Misure a tutela del rapporto tra detenute e figli minori
La legge 8 marzo 2001 n. 40 ha ampliato l'ambito di operatività degli istituti del differimento dell'esecuzione pena e della detenzione domiciliare - applicabili fino ad allora il primo in maniera discrezionale e il secondo in casi limitati.
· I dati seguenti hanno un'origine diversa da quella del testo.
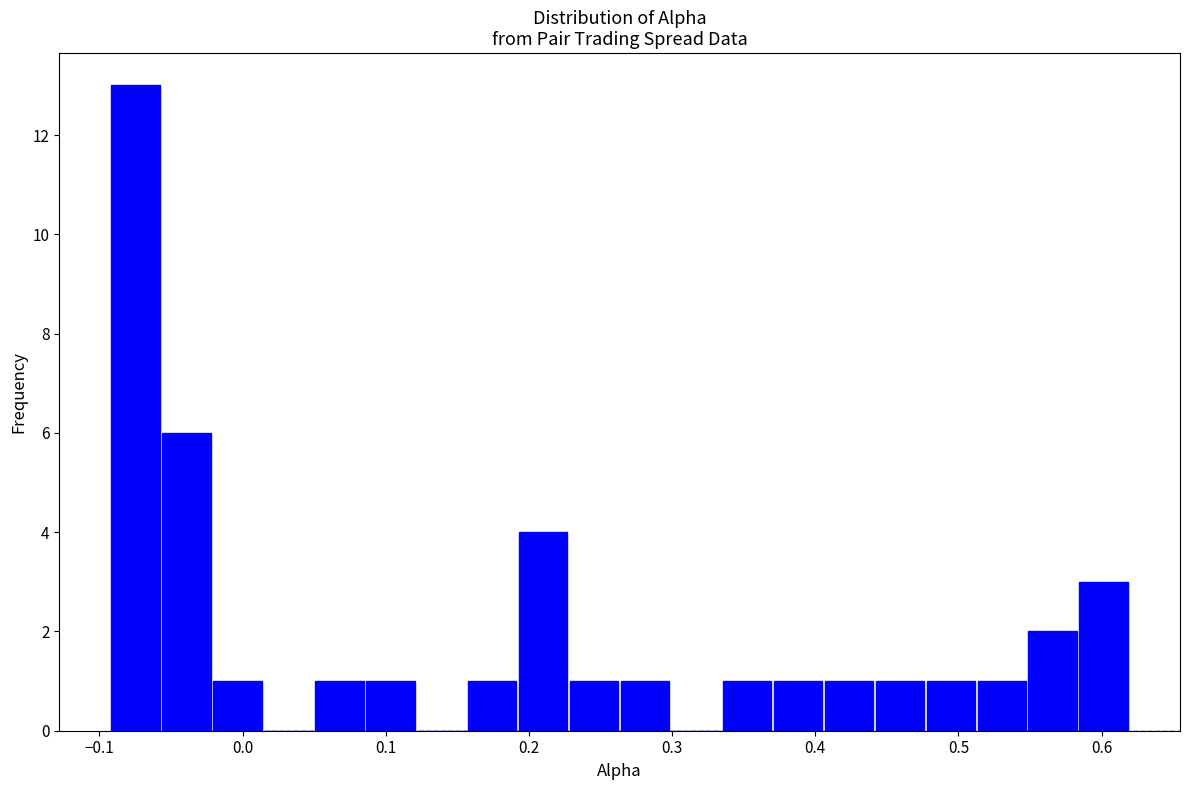

Read against the x-axis, roughly where is the centre of the tallest bar?

-0.07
La legge ha introdotto i due nuovi istituti della detenzione domiciliare speciale e dell'assistenza all'esterno di figli minori (art. 47 quinquies, sexies e art. 21 bis O.P.), con lo scopo di dare compiuta attuazione al principio costituzionale di cui all'art. 31 Cost. che officia lo Stato a predisporre gli strumenti giuridici e sociali a tutela della maternità e dell'infanzia.
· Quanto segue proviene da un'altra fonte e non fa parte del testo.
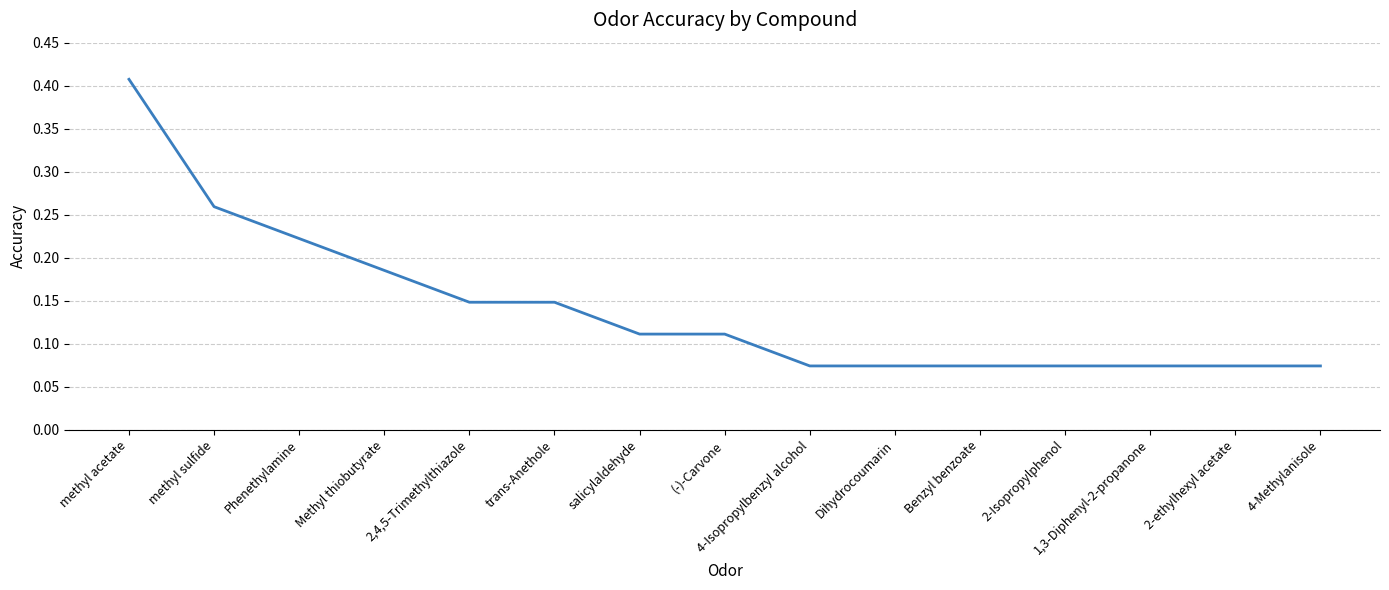

The value at Benzyl benzoate is 0.0. True or false?

False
La concessione di tali benefici non è automatica, dovendo essere valutata caso per caso, in quanto subordinata all'assenza di un pericolo concreto di reiterazione del reato commesso. Questo ha comportato una concessione limitata delle nuove opportunità in quanto la popolazione detenuta femminile, pur connotandosi per una pericolosità sociale non elevata, presenta un alto tasso di recidiva: la maggior parte delle detenute sono infatti in carcere per reati legati alla tossicodipendenza o per reati contro il patrimonio.